"Children are God's Apostles, sent forth, day by day, to preach of love, and hope, and peace"
About this Quote
Lowell turns childhood into a kind of daily dispatch from the divine, and the move is sneakier than it looks. By calling children "God's Apostles", he borrows the authority of Christianity’s most mission-driven figures, then swaps doctrine for a softer gospel: "love, and hope, and peace". The triad reads like a hymn refrain, but it’s also a rhetorical jailbreak. If the highest spiritual messengers are kids, then the adults who claim moral leadership - politicians, preachers, reformers - suddenly look secondhand. Innocence becomes a critique.
The line’s intent fits Lowell’s 19th-century moral imagination: a Protestant-inflected culture where sentiment, faith, and social reform braided together. Lowell was a poet with abolitionist sympathies and a public voice in an era that liked its ethics uplifted, legible, and emotionally compelling. This is uplift, but with a point: children don’t just symbolize the future; they pressure the present. They "preach" simply by existing, which implies that cruelty, cynicism, and violence are not inevitable features of human nature but adult habits that have calcified.
The subtext flatters and accuses at once. It invites adults to see children as sacred - then dares them to act like it. "Day by day" sharpens the demand: not a Christmas-card reverence for kids, but an everyday standard that keeps returning, small and relentless, to measure the world we’ve built.
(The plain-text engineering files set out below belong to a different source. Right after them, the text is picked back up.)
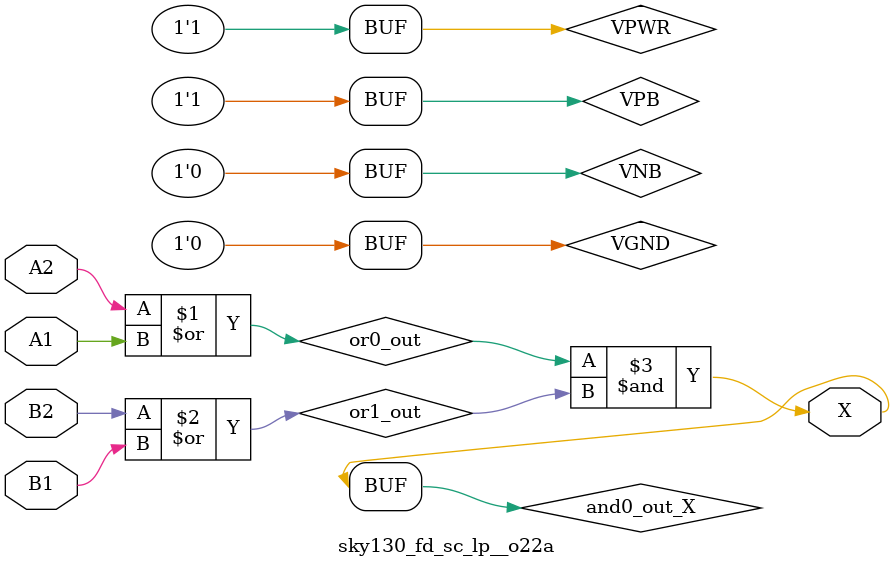
<source format=v>



module sky130_fd_sc_lp__o22a (
    X ,
    A1,
    A2,
    B1,
    B2
);

    output X ;
    input  A1;
    input  A2;
    input  B1;
    input  B2;

    supply1 VPWR;
    supply0 VGND;
    supply1 VPB ;
    supply0 VNB ;

    wire or0_out   ;
    wire or1_out   ;
    wire and0_out_X;

    or  or0  (or0_out   , A2, A1          );
    or  or1  (or1_out   , B2, B1          );
    and and0 (and0_out_X, or0_out, or1_out);
    buf buf0 (X         , and0_out_X      );

endmodule

</source>
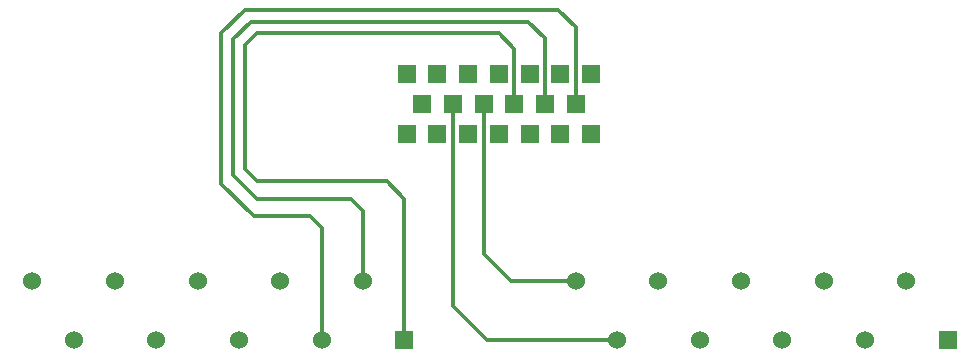
<source format=gbr>
%TF.GenerationSoftware,KiCad,Pcbnew,(6.0.4)*%
%TF.CreationDate,2022-05-07T21:31:00+10:00*%
%TF.ProjectId,mr-20-breakout,6d722d32-302d-4627-9265-616b6f75742e,rev?*%
%TF.SameCoordinates,Original*%
%TF.FileFunction,Copper,L2,Bot*%
%TF.FilePolarity,Positive*%
%FSLAX46Y46*%
G04 Gerber Fmt 4.6, Leading zero omitted, Abs format (unit mm)*
G04 Created by KiCad (PCBNEW (6.0.4)) date 2022-05-07 21:31:00*
%MOMM*%
%LPD*%
G01*
G04 APERTURE LIST*
%TA.AperFunction,ComponentPad*%
%ADD10R,1.524000X1.524000*%
%TD*%
%TA.AperFunction,ComponentPad*%
%ADD11C,1.524000*%
%TD*%
%TA.AperFunction,Conductor*%
%ADD12C,0.300000*%
%TD*%
G04 APERTURE END LIST*
D10*
%TO.P,CN1,1*%
%TO.N,Net-(CN1-Pad1)*%
X140200000Y-27460000D03*
%TO.P,CN1,2*%
%TO.N,Net-(CN1-Pad2)*%
X142800000Y-27460000D03*
%TO.P,CN1,3*%
%TO.N,Net-(CN1-Pad3)*%
X145400000Y-27460000D03*
%TO.P,CN1,4*%
%TO.N,Net-(CN1-Pad4)*%
X148000000Y-27460000D03*
%TO.P,CN1,5*%
%TO.N,Net-(CN1-Pad5)*%
X150600000Y-27460000D03*
%TO.P,CN1,6*%
%TO.N,Net-(CN1-Pad6)*%
X153200000Y-27460000D03*
%TO.P,CN1,7*%
%TO.N,Net-(CN1-Pad7)*%
X155800000Y-27460000D03*
%TO.P,CN1,8*%
%TO.N,Net-(CN1-Pad8)*%
X141500000Y-30000000D03*
%TO.P,CN1,9*%
%TO.N,Net-(CN1-Pad9)*%
X144100000Y-30000000D03*
%TO.P,CN1,10*%
%TO.N,Net-(CN1-Pad10)*%
X146700000Y-30000000D03*
%TO.P,CN1,11*%
%TO.N,Net-(CN1-Pad11)*%
X149300000Y-30000000D03*
%TO.P,CN1,12*%
%TO.N,Net-(CN1-Pad12)*%
X151900000Y-30000000D03*
%TO.P,CN1,13*%
%TO.N,Net-(CN1-Pad13)*%
X154500000Y-30000000D03*
%TO.P,CN1,14*%
%TO.N,Net-(CN1-Pad14)*%
X140200000Y-32540000D03*
%TO.P,CN1,15*%
%TO.N,Net-(CN1-Pad15)*%
X142800000Y-32540000D03*
%TO.P,CN1,16*%
%TO.N,Net-(CN1-Pad16)*%
X145400000Y-32540000D03*
%TO.P,CN1,17*%
%TO.N,Net-(CN1-Pad17)*%
X148000000Y-32540000D03*
%TO.P,CN1,18*%
%TO.N,Net-(CN1-Pad18)*%
X150600000Y-32540000D03*
%TO.P,CN1,19*%
%TO.N,Net-(CN1-Pad19)*%
X153200000Y-32540000D03*
%TO.P,CN1,20*%
%TO.N,Net-(CN1-Pad20)*%
X155800000Y-32540000D03*
%TD*%
D11*
%TO.P,J2,10,Pin_10*%
%TO.N,Net-(CN1-Pad20)*%
X108500000Y-45000000D03*
%TO.P,J2,9,Pin_9*%
%TO.N,Net-(CN1-Pad19)*%
X112000000Y-50000000D03*
%TO.P,J2,8,Pin_8*%
%TO.N,Net-(CN1-Pad18)*%
X115500000Y-45000000D03*
%TO.P,J2,7,Pin_7*%
%TO.N,Net-(CN1-Pad17)*%
X119000000Y-50000000D03*
%TO.P,J2,6,Pin_6*%
%TO.N,Net-(CN1-Pad16)*%
X122500000Y-45000000D03*
%TO.P,J2,5,Pin_5*%
%TO.N,Net-(CN1-Pad15)*%
X126000000Y-50000000D03*
%TO.P,J2,4,Pin_4*%
%TO.N,Net-(CN1-Pad14)*%
X129500000Y-45000000D03*
%TO.P,J2,3,Pin_3*%
%TO.N,Net-(CN1-Pad13)*%
X133000000Y-50000000D03*
%TO.P,J2,2,Pin_2*%
%TO.N,Net-(CN1-Pad12)*%
X136500000Y-45000000D03*
D10*
%TO.P,J2,1,Pin_1*%
%TO.N,Net-(CN1-Pad11)*%
X140000000Y-50000000D03*
%TD*%
%TO.P,J1,1,Pin_1*%
%TO.N,Net-(CN1-Pad1)*%
X186000000Y-50000000D03*
D11*
%TO.P,J1,2,Pin_2*%
%TO.N,Net-(CN1-Pad2)*%
X182500000Y-45000000D03*
%TO.P,J1,3,Pin_3*%
%TO.N,Net-(CN1-Pad3)*%
X179000000Y-50000000D03*
%TO.P,J1,4,Pin_4*%
%TO.N,Net-(CN1-Pad4)*%
X175500000Y-45000000D03*
%TO.P,J1,5,Pin_5*%
%TO.N,Net-(CN1-Pad5)*%
X172000000Y-50000000D03*
%TO.P,J1,6,Pin_6*%
%TO.N,Net-(CN1-Pad6)*%
X168500000Y-45000000D03*
%TO.P,J1,7,Pin_7*%
%TO.N,Net-(CN1-Pad7)*%
X165000000Y-50000000D03*
%TO.P,J1,8,Pin_8*%
%TO.N,Net-(CN1-Pad8)*%
X161500000Y-45000000D03*
%TO.P,J1,9,Pin_9*%
%TO.N,Net-(CN1-Pad9)*%
X158000000Y-50000000D03*
%TO.P,J1,10,Pin_10*%
%TO.N,Net-(CN1-Pad10)*%
X154500000Y-45000000D03*
%TD*%
D12*
%TO.N,Net-(CN1-Pad11)*%
X140000000Y-38000000D02*
X140000000Y-50000000D01*
X126500000Y-35500000D02*
X127500000Y-36500000D01*
X126500000Y-25000000D02*
X126500000Y-35500000D01*
X138500000Y-36500000D02*
X140000000Y-38000000D01*
X149300000Y-25300000D02*
X148000000Y-24000000D01*
X149300000Y-30000000D02*
X149300000Y-25300000D01*
X148000000Y-24000000D02*
X127500000Y-24000000D01*
X127500000Y-24000000D02*
X126500000Y-25000000D01*
X127500000Y-36500000D02*
X138500000Y-36500000D01*
%TO.N,Net-(CN1-Pad13)*%
X133000000Y-40500000D02*
X133000000Y-50000000D01*
X132000000Y-39500000D02*
X133000000Y-40500000D01*
X127250000Y-39500000D02*
X132000000Y-39500000D01*
X124500000Y-36750000D02*
X127250000Y-39500000D01*
X124500000Y-24000000D02*
X124500000Y-36750000D01*
X154500000Y-23500000D02*
X153000000Y-22000000D01*
X126500000Y-22000000D02*
X124500000Y-24000000D01*
X154500000Y-30000000D02*
X154500000Y-23500000D01*
X153000000Y-22000000D02*
X126500000Y-22000000D01*
%TO.N,Net-(CN1-Pad12)*%
X136500000Y-39000000D02*
X136500000Y-45000000D01*
X127500000Y-38000000D02*
X135500000Y-38000000D01*
X125500000Y-24500000D02*
X125500000Y-36000000D01*
X125500000Y-36000000D02*
X127500000Y-38000000D01*
X127000000Y-23000000D02*
X125500000Y-24500000D01*
X135500000Y-38000000D02*
X136500000Y-39000000D01*
X151900000Y-24400000D02*
X150500000Y-23000000D01*
X150500000Y-23000000D02*
X127000000Y-23000000D01*
X151900000Y-30000000D02*
X151900000Y-24400000D01*
%TO.N,Net-(CN1-Pad10)*%
X149000000Y-45000000D02*
X154500000Y-45000000D01*
X146700000Y-42700000D02*
X149000000Y-45000000D01*
X146700000Y-30000000D02*
X146700000Y-42700000D01*
%TO.N,Net-(CN1-Pad9)*%
X147000000Y-50000000D02*
X158000000Y-50000000D01*
X144100000Y-47100000D02*
X147000000Y-50000000D01*
X144100000Y-30000000D02*
X144100000Y-47100000D01*
%TD*%
M02*

</source>
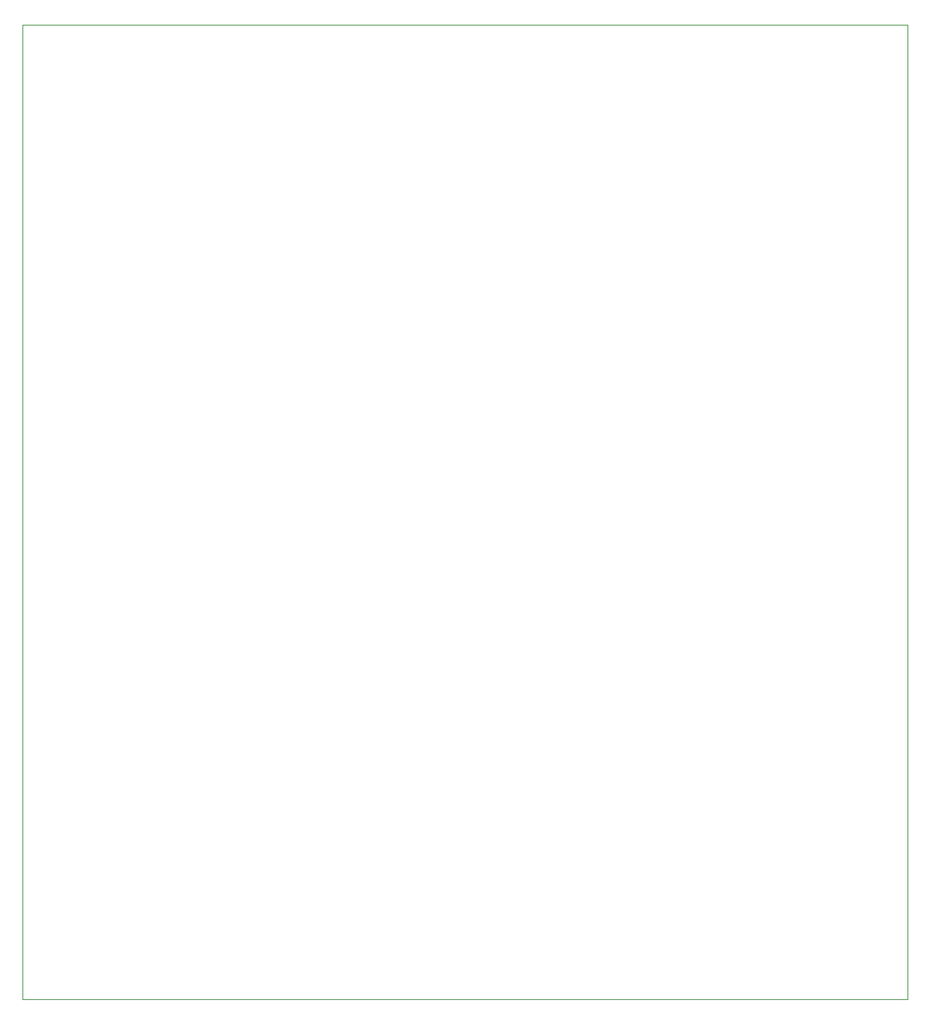
<source format=gbr>
G04 #@! TF.GenerationSoftware,KiCad,Pcbnew,(5.1.2)-1*
G04 #@! TF.CreationDate,2021-04-14T20:01:43-07:00*
G04 #@! TF.ProjectId,kicad-control-board-smt,6b696361-642d-4636-9f6e-74726f6c2d62,rev?*
G04 #@! TF.SameCoordinates,Original*
G04 #@! TF.FileFunction,Profile,NP*
%FSLAX46Y46*%
G04 Gerber Fmt 4.6, Leading zero omitted, Abs format (unit mm)*
G04 Created by KiCad (PCBNEW (5.1.2)-1) date 2021-04-14 20:01:43*
%MOMM*%
%LPD*%
G04 APERTURE LIST*
%ADD10C,0.050000*%
G04 APERTURE END LIST*
D10*
X112000000Y-12000000D02*
X12000000Y-12000000D01*
X112000000Y-122000000D02*
X112000000Y-12000000D01*
X12000000Y-122000000D02*
X112000000Y-122000000D01*
X12000000Y-12000000D02*
X12000000Y-122000000D01*
M02*

</source>
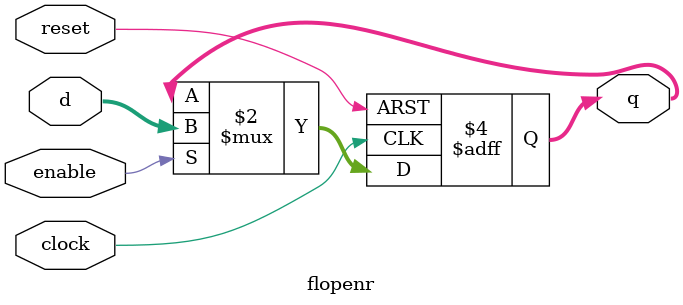
<source format=v>
module flopenr(clock, reset, enable, d, q);

    // Parameters
    parameter WIDTH = 8;

    // Declarations
    input clock;
    input reset;
    input enable;
    input [WIDTH-1:0] d;
    output reg [WIDTH-1:0] q;
    
    // Logic
    always @(posedge clock, posedge reset)
        if (reset)
            q <= 0;
        else if (enable)
            q <= d;
    
endmodule
</source>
The line’s intent fits Lowell’s 19th-century moral imagination: a Protestant-inflected culture where sentiment, faith, and social reform braided together. Lowell was a poet with abolitionist sympathies and a public voice in an era that liked its ethics uplifted, legible, and emotionally compelling. This is uplift, but with a point: children don’t just symbolize the future; they pressure the present. They "preach" simply by existing, which implies that cruelty, cynicism, and violence are not inevitable features of human nature but adult habits that have calcified.
The subtext flatters and accuses at once. It invites adults to see children as sacred - then dares them to act like it. "Day by day" sharpens the demand: not a Christmas-card reverence for kids, but an everyday standard that keeps returning, small and relentless, to measure the world we’ve built.